It must be something in my stars this week. Not one, but two predictions have come to pass. Less remarked than Omnicom putting its hand up to a $100m deal with Communispace is maverick agency group Anomaly – skippered by UK advertising legend Carl Johnson – selling a 60% stake to agency aggregator MDC Partners.
Who? Take my word for it, MDC is far better known over the water than it is here (which is barely at all, so far as I can see). Try: the NASDAQ-quoted company that owns Crispin Porter & Bogusky. There, now you dimly recall it. It was set up, or rather reinvented, by Canadian financial whizzkid Miles Nadal – its chairman and chief executive – in 2004 and, if its website is to be believed, now has over 35 holdings. MDC is rapidly expanding: it spent $125m last year on a series of acquisitions. It is also (according to an authority in these matters) loss-making and heavily borrowed.
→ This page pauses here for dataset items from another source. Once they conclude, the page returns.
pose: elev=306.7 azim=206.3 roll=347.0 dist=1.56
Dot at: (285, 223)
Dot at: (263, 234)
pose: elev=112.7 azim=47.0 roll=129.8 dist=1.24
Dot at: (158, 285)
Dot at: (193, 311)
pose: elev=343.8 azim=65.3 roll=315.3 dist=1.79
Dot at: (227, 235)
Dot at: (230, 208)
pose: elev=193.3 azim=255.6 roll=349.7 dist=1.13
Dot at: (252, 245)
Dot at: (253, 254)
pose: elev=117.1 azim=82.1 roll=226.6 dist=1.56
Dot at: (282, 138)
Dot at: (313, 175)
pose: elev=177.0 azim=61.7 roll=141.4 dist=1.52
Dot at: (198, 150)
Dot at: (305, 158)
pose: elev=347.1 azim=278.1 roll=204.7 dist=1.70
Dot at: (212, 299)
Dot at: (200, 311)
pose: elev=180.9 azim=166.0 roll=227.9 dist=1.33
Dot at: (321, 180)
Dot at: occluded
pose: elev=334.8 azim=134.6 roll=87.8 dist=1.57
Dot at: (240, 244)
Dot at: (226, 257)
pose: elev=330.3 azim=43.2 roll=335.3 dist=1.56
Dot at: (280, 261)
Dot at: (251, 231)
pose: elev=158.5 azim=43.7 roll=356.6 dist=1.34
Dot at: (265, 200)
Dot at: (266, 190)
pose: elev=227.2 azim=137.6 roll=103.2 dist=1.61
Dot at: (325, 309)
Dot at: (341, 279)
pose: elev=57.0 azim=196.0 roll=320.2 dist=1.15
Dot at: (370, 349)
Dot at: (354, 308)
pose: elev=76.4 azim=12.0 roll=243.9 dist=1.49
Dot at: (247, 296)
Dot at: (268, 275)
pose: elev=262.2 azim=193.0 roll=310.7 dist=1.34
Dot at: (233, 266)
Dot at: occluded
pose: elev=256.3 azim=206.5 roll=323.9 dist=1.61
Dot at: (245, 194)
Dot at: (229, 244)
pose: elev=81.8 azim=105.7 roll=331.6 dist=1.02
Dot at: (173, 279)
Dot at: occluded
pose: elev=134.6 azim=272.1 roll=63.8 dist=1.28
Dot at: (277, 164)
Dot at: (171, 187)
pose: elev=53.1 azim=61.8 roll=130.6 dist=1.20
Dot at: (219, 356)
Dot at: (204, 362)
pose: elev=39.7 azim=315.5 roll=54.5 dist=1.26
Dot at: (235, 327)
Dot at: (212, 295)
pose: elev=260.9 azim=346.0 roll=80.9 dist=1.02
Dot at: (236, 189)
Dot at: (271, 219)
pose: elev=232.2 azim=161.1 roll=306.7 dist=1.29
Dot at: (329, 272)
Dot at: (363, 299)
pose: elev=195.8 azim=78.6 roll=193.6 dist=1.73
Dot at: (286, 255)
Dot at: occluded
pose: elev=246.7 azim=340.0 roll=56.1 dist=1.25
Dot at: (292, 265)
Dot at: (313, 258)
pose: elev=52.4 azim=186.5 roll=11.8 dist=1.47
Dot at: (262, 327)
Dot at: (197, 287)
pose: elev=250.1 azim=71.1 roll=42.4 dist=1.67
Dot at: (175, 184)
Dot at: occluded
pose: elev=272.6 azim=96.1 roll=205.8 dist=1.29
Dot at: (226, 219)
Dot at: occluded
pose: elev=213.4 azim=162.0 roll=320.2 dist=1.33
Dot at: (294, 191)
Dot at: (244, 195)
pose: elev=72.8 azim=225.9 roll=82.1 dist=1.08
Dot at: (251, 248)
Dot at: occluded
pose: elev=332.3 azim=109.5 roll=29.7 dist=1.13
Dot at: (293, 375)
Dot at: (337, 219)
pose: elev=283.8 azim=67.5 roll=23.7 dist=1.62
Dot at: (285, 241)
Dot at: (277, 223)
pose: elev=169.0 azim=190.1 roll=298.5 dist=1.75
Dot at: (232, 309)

Now the why. Anomaly has been haemorraghing money recently and needed a fresh financial injection. Superficially, Anomaly has been performing very well, particularly on the advertising front. For instance, it recently won a major advertising brief for Budweiser against staunch opposition from mainstream agencies. The incubator ‘intellectual property’ division, Anomaly IP, is what has been losing money by the shedload. There’s more on this in my earlier post. Following its appearance, Johnson assured me that I was misinformed about the company’s financial performance. I leave you to judge who was right.
Interestingly, Johnson noted after the MDC deal was struck: “Given the degree of independence we have all become used to, it was essential that we are ‘fueled’ not ‘controlled’.” No doubt he is right about one thing. A deal struck with one of the premier league global marketing services groups (which he and his partners seem to have considered) might have been very “controlling” indeed. On the other hand, they are neither “loss-making” nor (even in IPG’s case) “heavily borrowed.”
UPDATE 11/2/11: Johnson has again been in contact with me, to point out that the MDC Partners deal was not driven by any lack of profitability within his own company. “It’s a strategic choice,” he tells me. “At a certain point in your evolution there’s client pressure to go global. Either you do it, or you don’t. We think it’s the right way forward. But to build a global micro network, we’re going to need more funding.” Hence the logic of the deal.